Batch Renormalization algorithm implementation in Keras 2.0+. Original paper by Sergey Ioffe, Batch Renormalization: Towards Reducing Minibatch Dependence in Batch-Normalized Models.
This implementation of BatchRenormalization is inconsistent with the original paper and therefore results may not be similar !
For discussion on the inconsistency of this implementation, refer here : https://github.com/keras-team/keras-contrib/issues/17
batch_renorm.py script into your repository, and import the BatchRenormalization layer.
Eg. You can replace Keras BatchNormalization layers with BatchRenormalization layers.
from batch_renorm import BatchRenormalization
Using BatchRenormalization layers requires slightly more time than the simpler BatchNormalization layer.
Observed speed differences in WRN-16-4 with respect to BatchNormalization on a 980M GPU:
1) Batch Normalization : 137 seconds per epoch.

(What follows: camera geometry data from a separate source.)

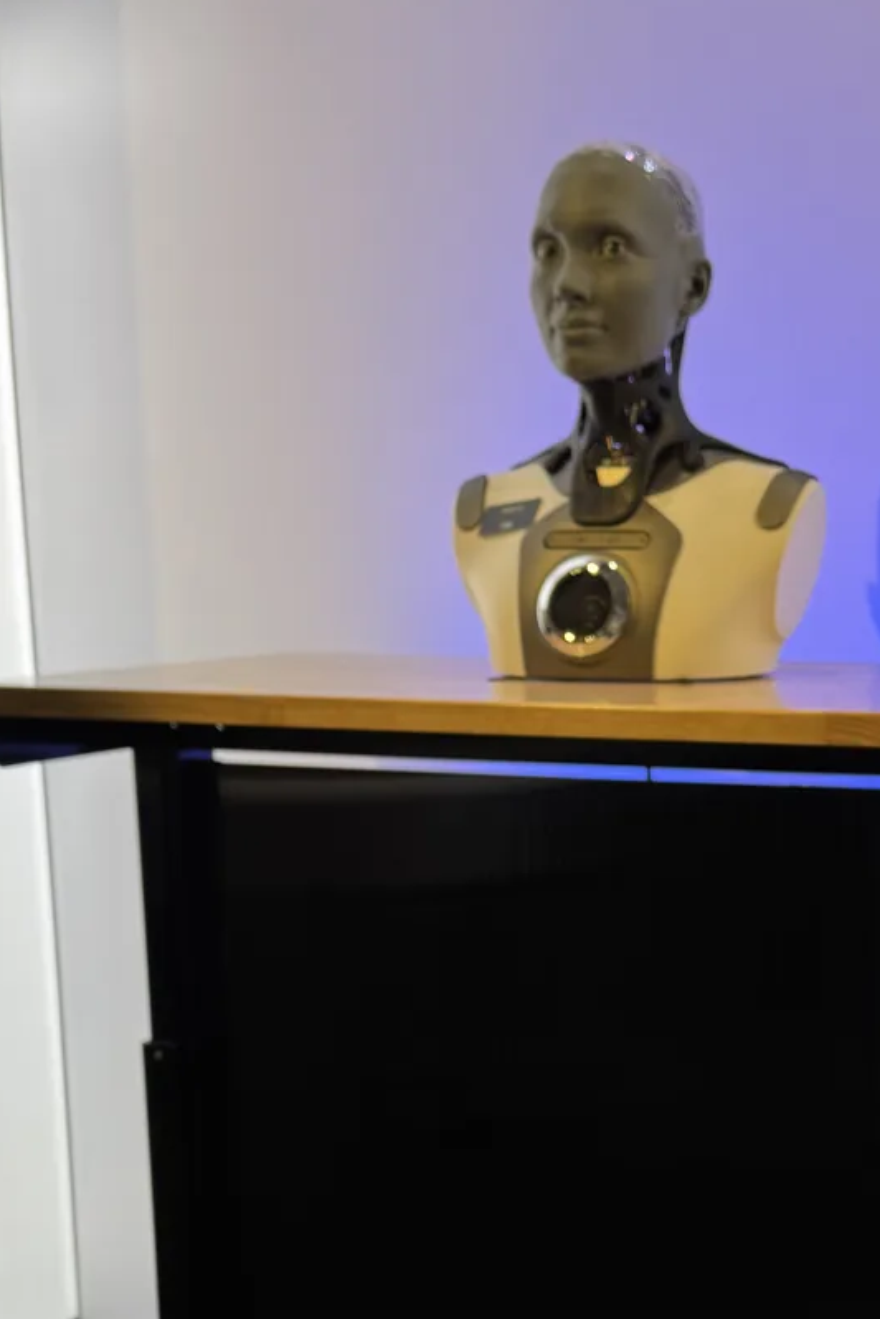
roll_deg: +0.2
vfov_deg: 32.7
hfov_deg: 22.3
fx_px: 2199
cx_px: 730
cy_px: 1010
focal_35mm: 60
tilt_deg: -12.8
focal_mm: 6.76
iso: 100
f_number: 1.78
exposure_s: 1/123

2) Batch Renormalization (Mode 0) : 152 seconds per epoch.
3) Batch Renormalization (Mode 2) : 142 seconds per epoch.
The following graph is from training a Wide Residual Network (WRN-16-4) on the CIFAR 10 dataset, with no data augmentation and no dropout. Therefore all models clearly overfit.

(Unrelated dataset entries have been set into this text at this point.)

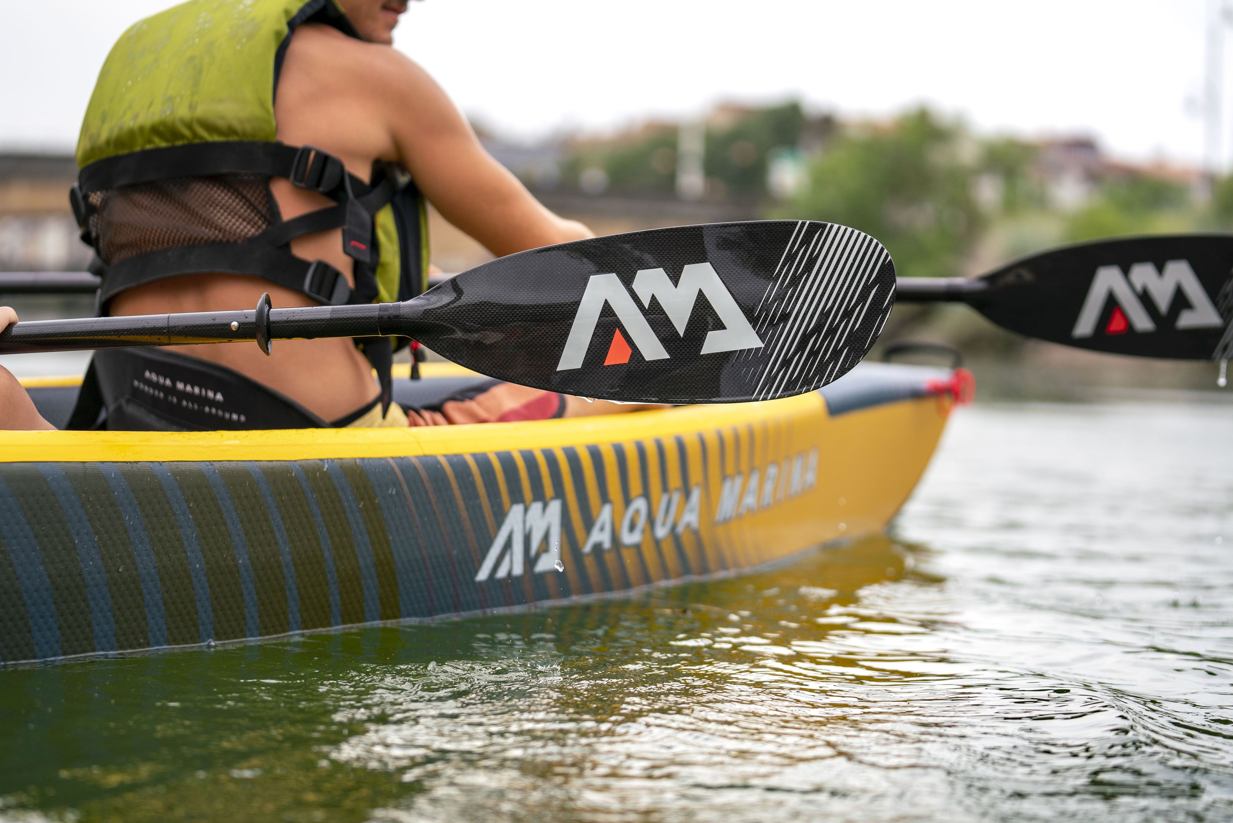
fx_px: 2704
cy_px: 412
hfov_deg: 25.7
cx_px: 616
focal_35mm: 79
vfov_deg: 17.3
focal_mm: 70
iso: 250
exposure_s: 1/1250
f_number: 2.8
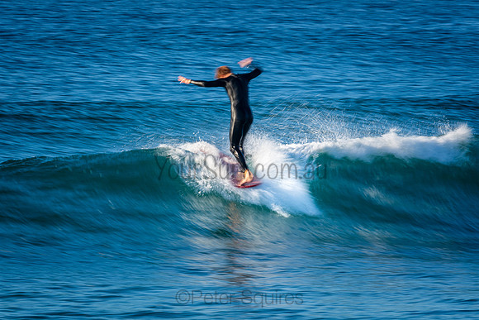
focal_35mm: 750
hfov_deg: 2.7
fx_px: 9981
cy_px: 160
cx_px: 240
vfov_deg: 1.8
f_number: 22
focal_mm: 500
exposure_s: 1/20
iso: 100
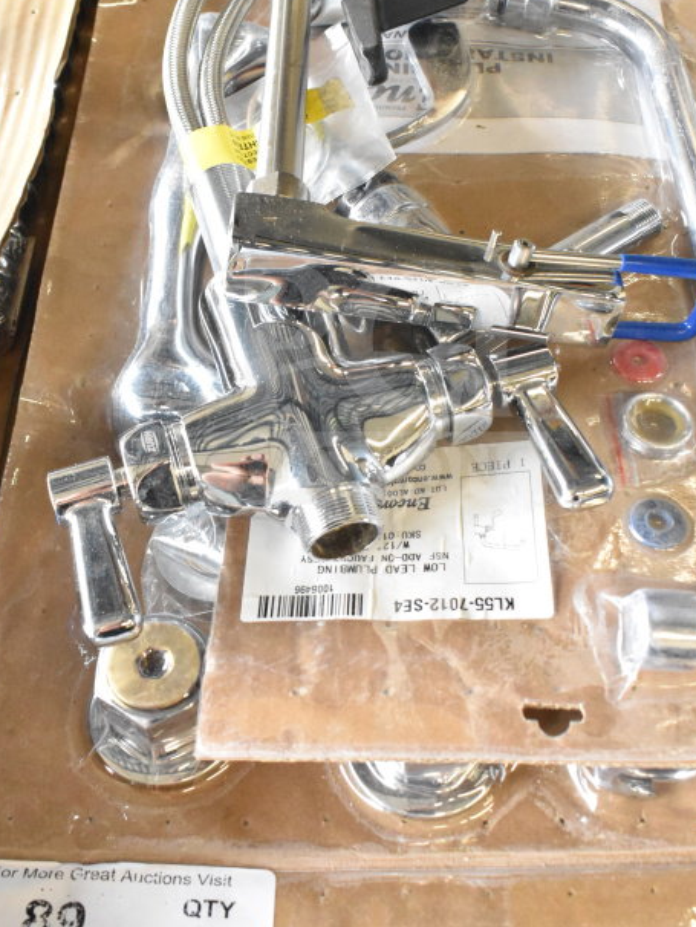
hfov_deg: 31.7
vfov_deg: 41.3
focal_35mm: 46
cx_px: 375
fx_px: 1225
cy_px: 383
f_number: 6.3
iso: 6400
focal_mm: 21
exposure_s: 1/400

However, the graphs compare WRN-16-4 model with Keras BatchNormalization (mode 0) with BatchRenormalization (mode 0 and mode 2). All other parameters are kept constant.
There are several parameters that are present in addition to the parameters in BatchNormalization layers.

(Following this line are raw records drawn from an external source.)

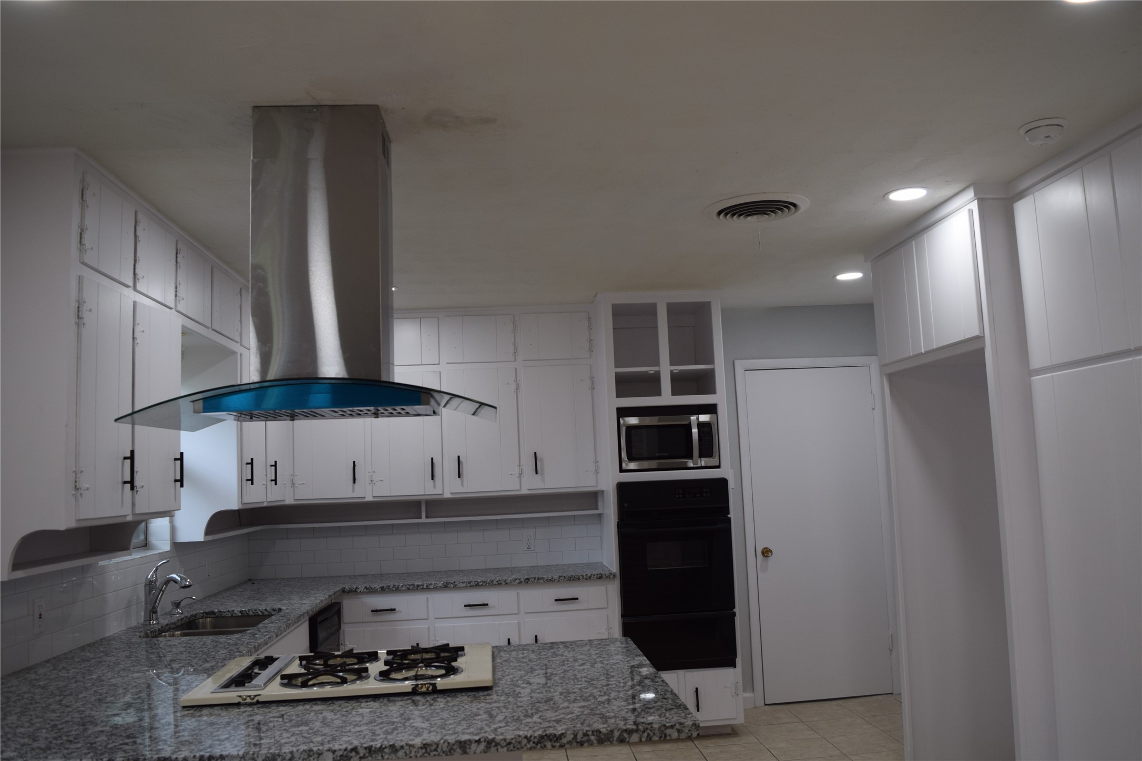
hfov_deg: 61.9
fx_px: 952
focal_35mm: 30
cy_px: 380
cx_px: 571
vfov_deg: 43.6
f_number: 5.6
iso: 400
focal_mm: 20
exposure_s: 1/125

r_max_value: The clipped maximum value that the internal parameter 'r' can take. The value of r will be clipped in the range (1 / r_max_value, r_max_value) after a sufficient number of iterations. The paper suggests a default value of 3. d_max_value: The clipped maximum value that the internal parameter 'd' can take. The value of d will be clipped in the range (-d_max_value, d_max_value) after a sufficient number of iterations. The paper suggests a default value of 5. t_delta: This parameter determines in how many iterations the internal r_max and d_max values will become equal to r_max_value and d_max_value. Default setting is 1, which means that in 5 iterations the internal parameters will become their maximum value. Values larger than 1 can cause gradient explosion, and prevent learning of anything useful. Using very small values will lead to slower learning, but eventually will lead to the same result as using t_delta = 1. Sugggested t_delta values = 1 to 1e-3.
Keras 1.2.1 (will be updated when Keras 2 launches)
Theano / Tensorflow
seaborn (optional, for plotting training graph)